Source excerpt →
Lake in the Mid West of Western Australia

Lake Thetis is a saline coastal lake in the Mid West region of Western Australia. The lake is situated east of the small town Cervantes, 2 km inland from the Indian Ocean, on a Quaternary limestone pavement.

The lake is part of Nambung National Park.

== Stromatolites, algal mats and fauna ==
The lake is one of only a few places in the world with living marine stromatolites. The Lake Thetis stromatolites exhibit unusual columnar branching. These narrow, closely spaced and almost parallel columns are extremely rare in modern stromatolites.

Alongside the stromatolites, a diverse array of benthic microbial communities, such as algal mats, inhabit various layers of the lake. Some of these algal mats are associated with the stromatolites while most confine themselves to a particular area such as the high foreshore areas, splash zone or the central basin of the lake.

The lake water is alkaline and nutrient poor but provides an ideal environment for bottom dwelling microbial communities. The lake contains some small fish, amphipods and a few crustacean species adapted to living in highly saline environments.

Data for the task →
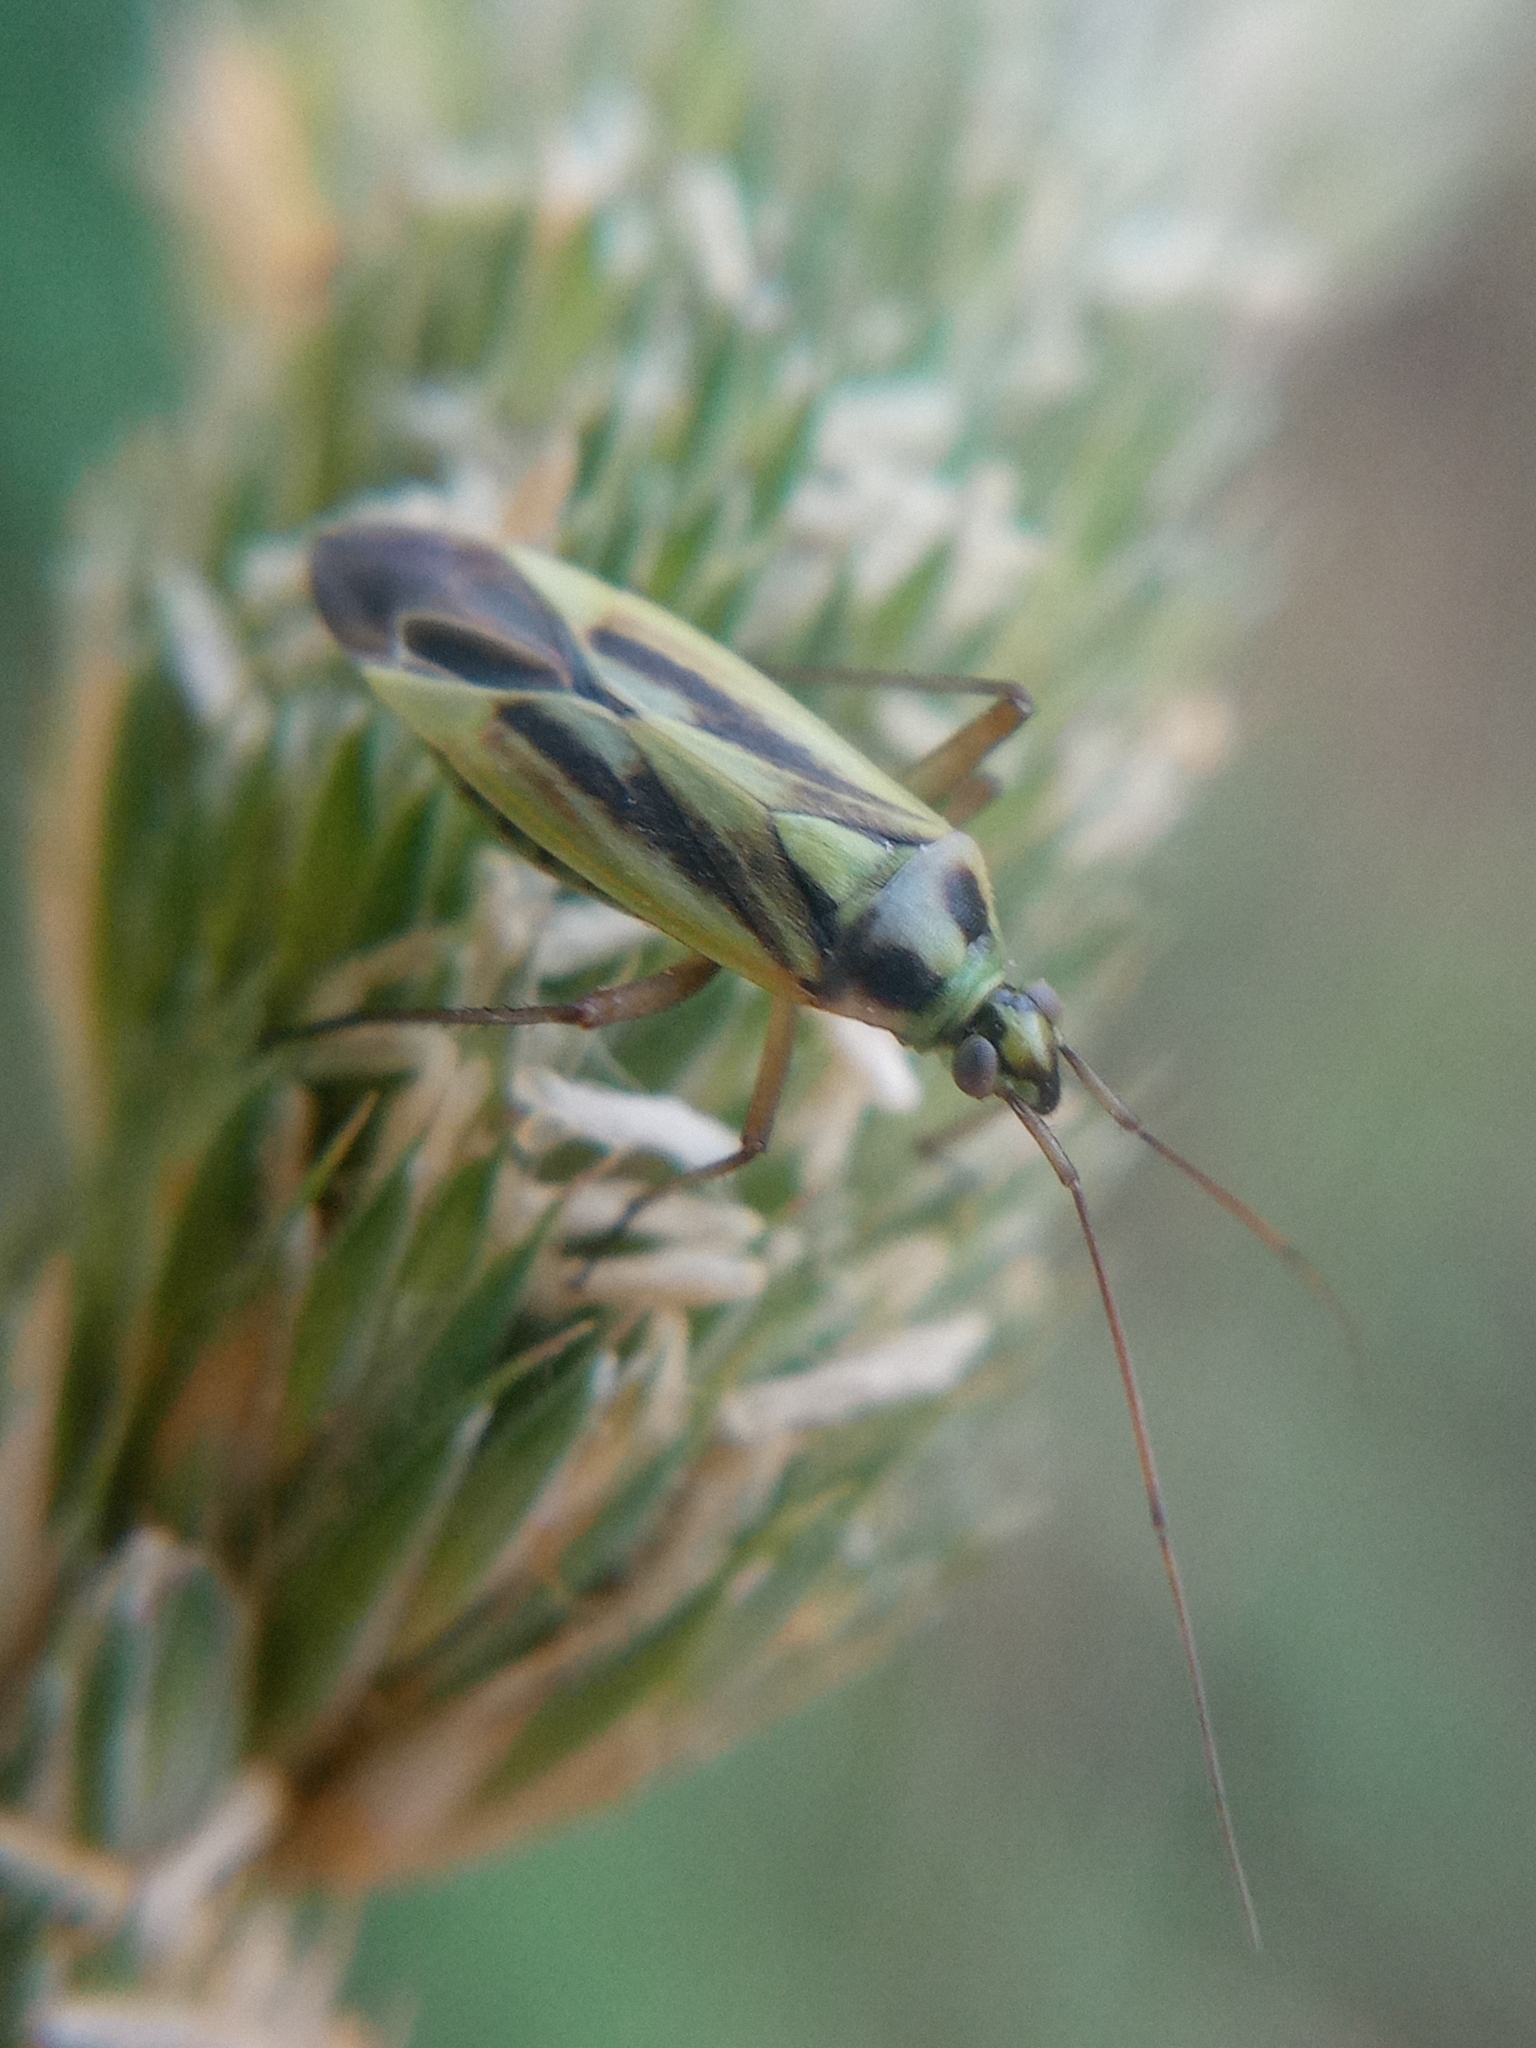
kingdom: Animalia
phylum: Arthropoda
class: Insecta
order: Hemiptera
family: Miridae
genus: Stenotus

--

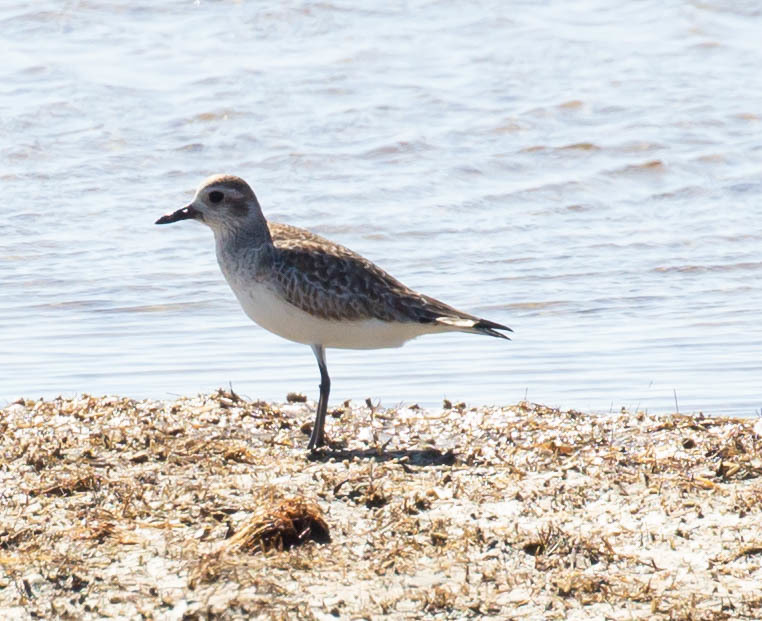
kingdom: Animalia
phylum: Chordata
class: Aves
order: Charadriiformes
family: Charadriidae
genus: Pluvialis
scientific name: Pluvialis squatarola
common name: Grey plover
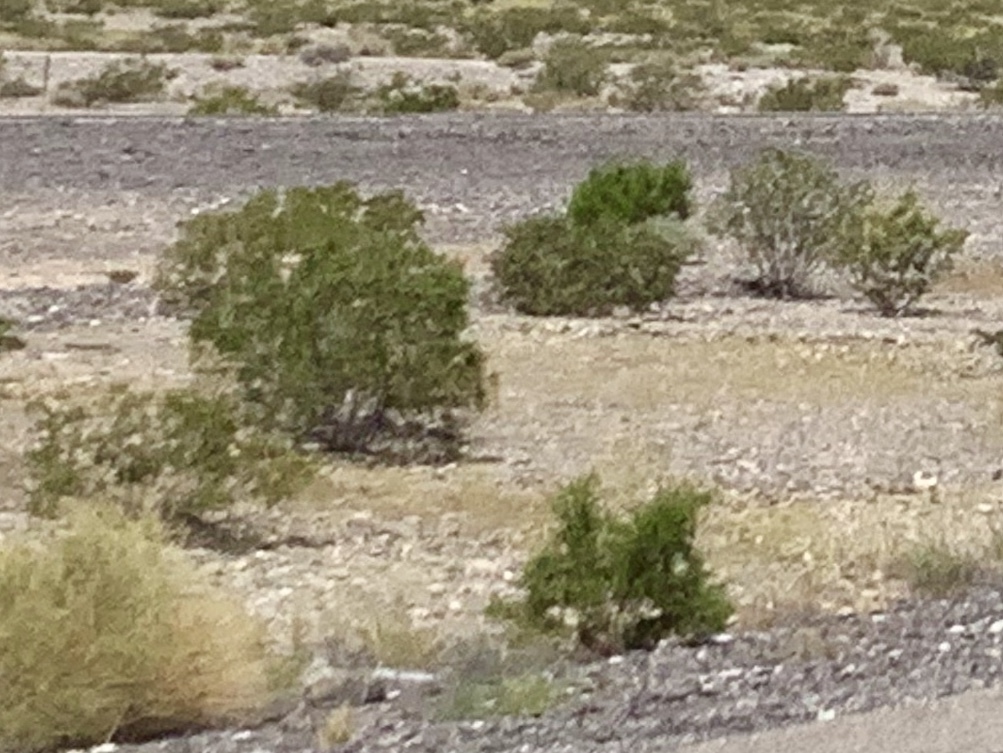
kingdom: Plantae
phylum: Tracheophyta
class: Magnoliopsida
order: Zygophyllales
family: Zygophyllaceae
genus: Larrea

Exercises →
A. Please repeat everything in the records from the line containing "common name: Grey plover" down to the line containing "genus: Larrea", and omit the pictures.
B. Go on with the Lake Thetis text, starting after its final sentence.
The records have no connection to the text about Lake Thetis.

Results →
A.
common name: Grey plover
kingdom: Plantae
phylum: Tracheophyta
class: Magnoliopsida
order: Zygophyllales
family: Zygophyllaceae
genus: Larrea

B.
The stromatolite community is threatened by nutrient enrichment and physical crushing. An interim recovery plan is currently being written which will provide direction to further protect this extremely valuable community for future generations.

== Recent development ==
In March 2008, a new entry road and car park, as well as walkways on the shore of the lake were constructed. There is also a 1.5 km walk trail around the lake. Additionally, a disused rubbish pit on the northern side of the lake is being rehabilitated and this has eliminated threats associated with rubbish disposal.